A topic needs to define its partition key on its messages.

Messages for a topic are divided into segments. One segment can cover a range of partitions. A segment can be split into 2 segments, or 2 neighboring segments can be merged back to one segment.

During write time, the client will ask the broker leader for a few brokers to process the segment.

The broker leader will check whether the segment already has assigned the brokers. If not, select a few brokers based on their loads, save the selection into filer, and tell the client.

The client will write the messages for this segment to the selected brokers.

Failover

The broker leader does not contain any state. If it fails, the masters will select a different broker.

For a segment, if any one of the selected brokers is down, the remaining brokers should try to write received messages to the filer, and close the segment to the clients.

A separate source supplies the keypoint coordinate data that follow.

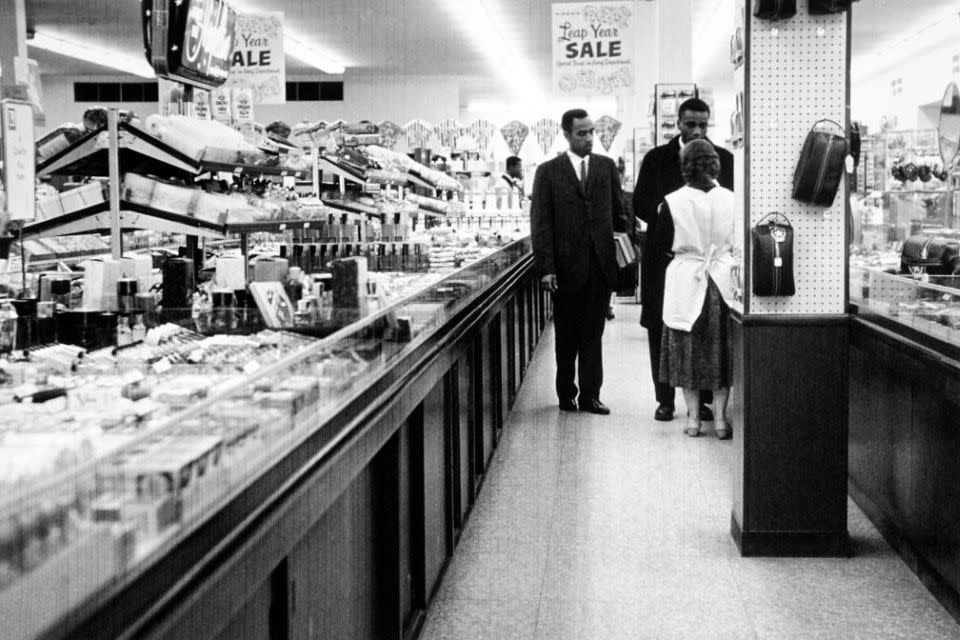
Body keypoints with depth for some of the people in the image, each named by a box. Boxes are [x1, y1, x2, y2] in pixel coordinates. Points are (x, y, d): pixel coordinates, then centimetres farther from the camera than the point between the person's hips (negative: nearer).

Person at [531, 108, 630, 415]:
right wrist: (546, 268, -10)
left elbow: (618, 213, 13)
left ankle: (590, 395, 10)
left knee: (593, 334, 4)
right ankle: (566, 394, 20)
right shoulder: (548, 172, 0)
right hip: (567, 266, -2)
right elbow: (540, 224, -3)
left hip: (601, 264, 2)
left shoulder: (607, 167, 9)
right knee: (567, 335, 8)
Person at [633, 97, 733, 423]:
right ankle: (665, 399, 11)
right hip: (664, 255, 0)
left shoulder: (724, 159, 6)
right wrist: (670, 217, -13)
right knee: (661, 328, 3)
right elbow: (640, 204, 2)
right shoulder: (656, 158, 4)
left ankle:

Then the clients should start a new segment. The masters should assign other healthy brokers to handle the new segment.

So any brokers can go down without losing data.

Auto Split or Merge

(The idea is learned from Pravega.)

The brokers should report its traffic load to the broker leader periodically.

If any segment has too much load, the broker leader will ask the brokers to tell the client to close current one and create two new segments.

If 2 neighboring segments have the combined load below average load per segment, the broker leader will ask the brokers to tell the client to close this 2 segments and create a new segment.